Treasury Yields Climb to 4.57% on Fed Hike Bets and Oil Risks
RY•Treasury yields rose two to five basis points, lifting the two-year rate to 4.19% and the 10-year rate to 4.57% as investors priced in a quarter-point Federal Reserve increase by December. Strong U.S. jobs data and escalating Iran tensions pushed oil prices higher, stoking inflation concerns.
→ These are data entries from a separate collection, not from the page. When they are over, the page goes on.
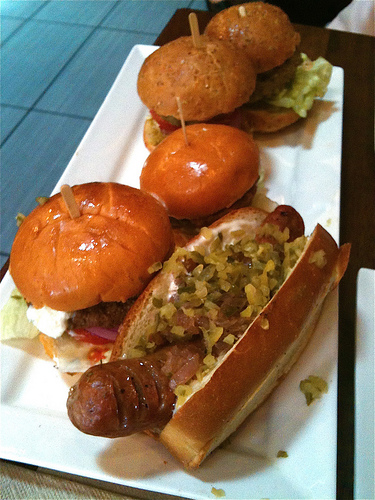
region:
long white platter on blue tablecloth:
[3, 3, 343, 495]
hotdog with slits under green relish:
[67, 203, 329, 436]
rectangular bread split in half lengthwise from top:
[105, 200, 341, 463]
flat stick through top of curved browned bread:
[9, 176, 168, 296]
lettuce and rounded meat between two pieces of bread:
[210, 2, 330, 132]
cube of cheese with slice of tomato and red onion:
[22, 300, 112, 345]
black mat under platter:
[157, 0, 367, 264]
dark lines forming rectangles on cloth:
[0, 0, 201, 204]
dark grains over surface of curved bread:
[144, 36, 243, 99]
1. Treasury Yield Movements
U.S. government bond yields climbed across the curve, with two- and five-year notes up more than two basis points to 4.19% and 4.31% respectively, while 10-year yields increased by around four basis points to 4.57%. Shorter-dated maturities led the sell-off, reflecting heightened sensitivity to potential Fed policy tightening since March lows.
2. Drivers of Fed Rate Expectations
Market participants reacted to a stronger-than-expected U.S. jobs report and fresh Middle East tensions that have lifted oil prices, fueling renewed concerns over inflation. Traders now assign roughly a 100% probability to a quarter-point Fed rate hike by December and a 16% chance of a second move before next year.
3. Implications for Royal Bank of Canada
Higher benchmark rates can expand net interest margins for Royal Bank of Canada by widening lending spreads, but elevated yields also increase funding costs and may damp loan growth. The bank’s near-term profitability could benefit, though sustained inflation pressures and risk aversion might constrain credit demand and asset valuations.